You also mentioned being contracted out – in such a scheme, workers and employers paid a lower rate of NI contributions in exchange for a company pension that provided a retirement benefit equivalent to, or better than, the benefit they would have received from SERPS.
David, on the other hand, you get a graduated pension and some SERPS as well, taking you to just over £200 a week.
But both of you are still well below the new state pension, which younger people get. With this and those misleading statements by politicians, I am not surprised you both feel your pension should be more.
There is one more wrinkle to iron out. Did the pension rise by 4.1 per cent in April, as politicians tell us? Sort of, but not for most pensioners. The basic pension and the new state pension both rose by 4.1 per cent. But any extras, such as SERPS and graduated paid with the old pension or protected payments with the new one, increased by only 1.7 per cent.

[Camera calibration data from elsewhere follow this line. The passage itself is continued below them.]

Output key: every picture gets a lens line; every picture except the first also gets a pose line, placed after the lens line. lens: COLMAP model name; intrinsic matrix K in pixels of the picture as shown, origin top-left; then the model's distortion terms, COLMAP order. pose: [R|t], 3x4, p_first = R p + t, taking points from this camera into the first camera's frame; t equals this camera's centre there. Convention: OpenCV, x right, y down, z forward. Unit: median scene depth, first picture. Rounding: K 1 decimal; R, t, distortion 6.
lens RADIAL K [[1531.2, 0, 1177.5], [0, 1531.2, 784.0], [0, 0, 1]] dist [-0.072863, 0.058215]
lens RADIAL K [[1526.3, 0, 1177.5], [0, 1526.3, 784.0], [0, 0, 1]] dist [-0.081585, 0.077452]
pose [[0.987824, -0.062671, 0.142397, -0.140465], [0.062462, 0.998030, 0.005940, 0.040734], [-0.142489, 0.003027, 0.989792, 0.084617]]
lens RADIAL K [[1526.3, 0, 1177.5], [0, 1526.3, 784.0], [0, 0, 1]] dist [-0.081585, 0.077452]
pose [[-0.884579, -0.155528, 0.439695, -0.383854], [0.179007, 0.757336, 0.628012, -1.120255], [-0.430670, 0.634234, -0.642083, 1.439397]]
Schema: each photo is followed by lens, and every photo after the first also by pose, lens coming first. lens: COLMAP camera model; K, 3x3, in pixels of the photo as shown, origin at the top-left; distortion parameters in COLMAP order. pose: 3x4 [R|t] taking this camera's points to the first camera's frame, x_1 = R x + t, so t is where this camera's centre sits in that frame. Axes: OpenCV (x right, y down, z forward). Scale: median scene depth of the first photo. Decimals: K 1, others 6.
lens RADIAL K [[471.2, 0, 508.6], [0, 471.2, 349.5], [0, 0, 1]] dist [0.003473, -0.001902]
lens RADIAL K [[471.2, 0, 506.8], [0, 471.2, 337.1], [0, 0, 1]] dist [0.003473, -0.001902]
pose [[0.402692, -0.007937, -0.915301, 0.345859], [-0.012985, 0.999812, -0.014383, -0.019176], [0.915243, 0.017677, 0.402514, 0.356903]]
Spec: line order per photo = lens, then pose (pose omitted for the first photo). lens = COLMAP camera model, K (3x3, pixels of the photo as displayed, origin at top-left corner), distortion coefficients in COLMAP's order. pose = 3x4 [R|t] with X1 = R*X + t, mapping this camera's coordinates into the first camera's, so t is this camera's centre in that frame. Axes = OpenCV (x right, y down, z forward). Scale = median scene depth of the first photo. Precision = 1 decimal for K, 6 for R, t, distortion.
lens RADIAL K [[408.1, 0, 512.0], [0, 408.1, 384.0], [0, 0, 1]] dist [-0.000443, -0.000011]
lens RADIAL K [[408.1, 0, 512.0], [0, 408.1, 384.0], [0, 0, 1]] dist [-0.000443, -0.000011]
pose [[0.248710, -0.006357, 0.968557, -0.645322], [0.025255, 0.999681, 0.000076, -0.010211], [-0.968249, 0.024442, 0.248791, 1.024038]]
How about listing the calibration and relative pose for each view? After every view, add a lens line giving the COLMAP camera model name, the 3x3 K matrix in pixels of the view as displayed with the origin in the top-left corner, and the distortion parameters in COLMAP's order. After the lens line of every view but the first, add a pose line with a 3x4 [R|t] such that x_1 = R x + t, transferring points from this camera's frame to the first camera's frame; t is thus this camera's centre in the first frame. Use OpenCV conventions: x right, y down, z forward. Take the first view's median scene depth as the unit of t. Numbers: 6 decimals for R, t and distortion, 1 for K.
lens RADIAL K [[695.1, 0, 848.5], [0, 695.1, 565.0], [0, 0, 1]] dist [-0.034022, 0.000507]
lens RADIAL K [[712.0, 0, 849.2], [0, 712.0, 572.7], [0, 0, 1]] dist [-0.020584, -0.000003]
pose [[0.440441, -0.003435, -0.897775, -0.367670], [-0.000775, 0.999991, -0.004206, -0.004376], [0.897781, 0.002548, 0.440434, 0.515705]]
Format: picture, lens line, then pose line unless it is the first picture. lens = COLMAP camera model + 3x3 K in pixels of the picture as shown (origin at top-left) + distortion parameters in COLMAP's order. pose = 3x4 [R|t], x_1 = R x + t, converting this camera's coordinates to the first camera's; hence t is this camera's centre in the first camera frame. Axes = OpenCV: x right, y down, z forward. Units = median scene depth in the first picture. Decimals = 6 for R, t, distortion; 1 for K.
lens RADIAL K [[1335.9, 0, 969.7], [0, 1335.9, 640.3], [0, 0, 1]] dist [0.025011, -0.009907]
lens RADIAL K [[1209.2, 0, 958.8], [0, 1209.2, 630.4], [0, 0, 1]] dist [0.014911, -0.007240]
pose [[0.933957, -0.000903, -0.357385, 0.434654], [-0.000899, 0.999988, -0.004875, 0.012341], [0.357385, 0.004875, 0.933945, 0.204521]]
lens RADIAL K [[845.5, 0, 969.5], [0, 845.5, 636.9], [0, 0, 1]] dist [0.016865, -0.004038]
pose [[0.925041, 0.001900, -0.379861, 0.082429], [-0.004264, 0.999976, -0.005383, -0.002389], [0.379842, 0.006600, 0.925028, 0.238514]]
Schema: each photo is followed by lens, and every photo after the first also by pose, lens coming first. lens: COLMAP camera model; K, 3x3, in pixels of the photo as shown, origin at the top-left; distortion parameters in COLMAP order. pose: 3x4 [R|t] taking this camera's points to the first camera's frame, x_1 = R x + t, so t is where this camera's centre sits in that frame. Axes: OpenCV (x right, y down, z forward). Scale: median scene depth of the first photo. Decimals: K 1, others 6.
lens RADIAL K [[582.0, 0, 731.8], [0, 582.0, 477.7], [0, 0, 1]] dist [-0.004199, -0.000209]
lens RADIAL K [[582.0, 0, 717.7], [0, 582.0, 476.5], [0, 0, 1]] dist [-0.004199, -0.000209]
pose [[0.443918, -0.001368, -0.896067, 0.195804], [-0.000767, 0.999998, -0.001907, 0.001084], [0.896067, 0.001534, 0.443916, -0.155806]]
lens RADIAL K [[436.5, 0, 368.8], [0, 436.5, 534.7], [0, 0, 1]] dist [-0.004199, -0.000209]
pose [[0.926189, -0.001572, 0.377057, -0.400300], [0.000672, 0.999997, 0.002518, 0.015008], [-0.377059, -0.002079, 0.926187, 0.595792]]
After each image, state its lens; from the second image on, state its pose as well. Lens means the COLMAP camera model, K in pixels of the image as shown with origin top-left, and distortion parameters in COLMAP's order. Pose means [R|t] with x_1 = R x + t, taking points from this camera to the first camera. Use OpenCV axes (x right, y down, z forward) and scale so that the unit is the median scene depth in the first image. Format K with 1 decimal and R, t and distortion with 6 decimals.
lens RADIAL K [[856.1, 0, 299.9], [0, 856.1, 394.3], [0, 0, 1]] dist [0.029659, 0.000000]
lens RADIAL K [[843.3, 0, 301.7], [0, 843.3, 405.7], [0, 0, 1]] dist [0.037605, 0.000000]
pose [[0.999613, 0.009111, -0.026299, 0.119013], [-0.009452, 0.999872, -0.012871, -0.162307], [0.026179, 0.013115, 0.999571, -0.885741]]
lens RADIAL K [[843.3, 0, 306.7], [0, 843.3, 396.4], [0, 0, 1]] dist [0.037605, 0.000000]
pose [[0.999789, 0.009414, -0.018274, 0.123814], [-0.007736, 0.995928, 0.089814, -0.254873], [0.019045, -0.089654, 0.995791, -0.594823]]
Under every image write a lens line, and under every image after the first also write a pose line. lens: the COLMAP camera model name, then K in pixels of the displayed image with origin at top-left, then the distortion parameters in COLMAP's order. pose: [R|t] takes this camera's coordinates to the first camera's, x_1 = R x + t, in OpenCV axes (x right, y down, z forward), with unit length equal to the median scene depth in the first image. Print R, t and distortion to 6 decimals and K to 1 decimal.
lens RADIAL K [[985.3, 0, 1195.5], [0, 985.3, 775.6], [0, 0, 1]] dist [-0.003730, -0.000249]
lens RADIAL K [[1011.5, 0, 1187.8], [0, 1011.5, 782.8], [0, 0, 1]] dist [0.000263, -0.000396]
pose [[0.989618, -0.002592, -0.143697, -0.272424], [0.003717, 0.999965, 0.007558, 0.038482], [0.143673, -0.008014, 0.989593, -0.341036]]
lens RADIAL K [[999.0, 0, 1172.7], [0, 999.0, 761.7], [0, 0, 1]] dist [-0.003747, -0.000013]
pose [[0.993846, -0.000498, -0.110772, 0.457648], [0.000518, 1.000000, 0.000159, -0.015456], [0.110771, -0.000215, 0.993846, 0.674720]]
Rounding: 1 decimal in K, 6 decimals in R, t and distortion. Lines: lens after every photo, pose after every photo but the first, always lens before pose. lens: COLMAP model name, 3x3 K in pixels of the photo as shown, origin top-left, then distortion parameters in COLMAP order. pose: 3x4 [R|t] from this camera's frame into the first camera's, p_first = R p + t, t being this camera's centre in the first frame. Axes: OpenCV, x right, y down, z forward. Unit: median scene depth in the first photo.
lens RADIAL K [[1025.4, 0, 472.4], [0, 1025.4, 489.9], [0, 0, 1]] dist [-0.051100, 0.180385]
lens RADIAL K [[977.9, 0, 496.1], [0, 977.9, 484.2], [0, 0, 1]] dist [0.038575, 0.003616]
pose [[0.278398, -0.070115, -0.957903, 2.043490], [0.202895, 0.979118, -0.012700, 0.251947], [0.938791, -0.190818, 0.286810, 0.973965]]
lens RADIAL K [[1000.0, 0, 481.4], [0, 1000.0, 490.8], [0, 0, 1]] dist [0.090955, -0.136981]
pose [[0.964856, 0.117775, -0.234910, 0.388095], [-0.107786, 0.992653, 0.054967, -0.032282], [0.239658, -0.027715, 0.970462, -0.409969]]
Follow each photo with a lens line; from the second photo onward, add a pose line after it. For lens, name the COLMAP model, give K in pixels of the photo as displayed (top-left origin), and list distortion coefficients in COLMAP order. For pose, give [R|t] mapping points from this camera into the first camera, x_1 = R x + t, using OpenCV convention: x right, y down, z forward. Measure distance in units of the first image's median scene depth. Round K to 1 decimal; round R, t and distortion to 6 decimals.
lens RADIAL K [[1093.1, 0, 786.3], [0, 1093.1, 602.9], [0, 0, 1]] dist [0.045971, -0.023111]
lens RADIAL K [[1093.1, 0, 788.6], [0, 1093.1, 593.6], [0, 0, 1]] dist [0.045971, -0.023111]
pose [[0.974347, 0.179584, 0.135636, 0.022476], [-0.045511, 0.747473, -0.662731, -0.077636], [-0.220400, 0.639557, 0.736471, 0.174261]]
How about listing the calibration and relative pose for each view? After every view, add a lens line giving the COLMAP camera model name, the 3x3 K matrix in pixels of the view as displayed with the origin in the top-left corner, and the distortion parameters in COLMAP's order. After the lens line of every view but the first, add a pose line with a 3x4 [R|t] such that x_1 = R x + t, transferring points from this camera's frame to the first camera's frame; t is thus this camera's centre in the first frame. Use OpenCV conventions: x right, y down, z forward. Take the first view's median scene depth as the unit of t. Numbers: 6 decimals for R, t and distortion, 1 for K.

As did any extra paid for deferring your pension. Anyone who gets any of those extras will see an increase from April in their total weekly amount of less than 4.1 per cent. I reckon the overall rise in Dave’s pension was about 4 per cent, and in David’s, only 3.8 per cent.
Oh, I nearly forgot. Both of you asked if you can boost your pension now? Sorry, but the answer is ‘no’. Even if either of you had a gap in your NI contributions record – which I don’t think you do – it is too late for anyone on the old state pension to fill those gaps now. People on the new state pension can fill some gaps but only back to 2019/20.
And finally, I remind you both that at the age of 80, you do at least get an extra 25 pence a week ‘age addition’! That has not been increased since it was introduced in 1971 on top of the full state pension, which then was just £6 a week. If it had gone up in line with the pension, it would now be £7.35 a week. Slightly more worth having!